At the end of September, I spent nine days in Germany, a country that easily could have consumed the entire year of travel. You'd think the country is Europe's bunker heaven, full of war-landscapes and museums displaying big guns and stuff. Nope, that's France. Understandably, the residues of war were obliterated and covered up by the emerging German states in the decades following the war. Germans I have met on my travels are still ashamed of their history. One German that I hitched a ride with here on Crete the other day emphatically disowned Hitler (He was Austrian!).

While Germany is not bunker-museum and uniformed- mannequin-happy like the French, the traces of war are indeed visible. In fact, the way these traces have been perpetuated in the form of US military bases is anything but invisible. A base I visited in Stuttgart still displays the eagle of the Third Reich, etched in stone on the side of the headquarters building--it's a historical landmark--sans swastika of course. The US bases re-use many of the buildings built on Hitler's bases. They were, after all, built to last.

I met with planners and architects working on the US military bases in the Baden-Wurttemberg and Frankfurt regions. What makes Germany so interesting on this military Grand Tour? In the words of one planner for the Army Corps of Engineers: "I like working here because it's constantly changing… Germany has always been caught between East and West." The planner told me that he thought he was packing out of Germany in the 90's as base after base shut down, but the Balkan crisis, and then Iraq and Afghanistan have maintained Germany as a hub of activity. The newest command infrastructure of the US Military, AFRICOM, is now headquartered in Stuttgart. You could say it's caught between East, West, and South now. Any future wars in Africa will likely be channeled through Germany and Italy.

*The data*.
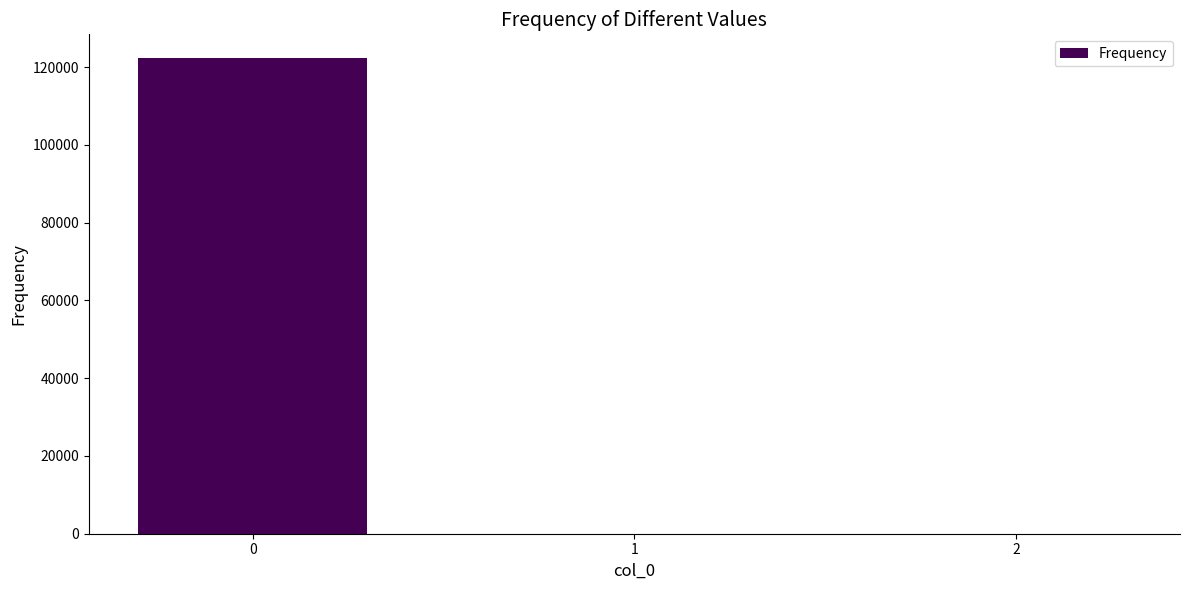

The value at 0 is 55830.8. True or false?

False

*Requirement*. According to the travel account about Germany, in which city is AFRICOM headquartered? The material has no connection to the travel account about Germany.

*Solution to this task*. Stuttgart.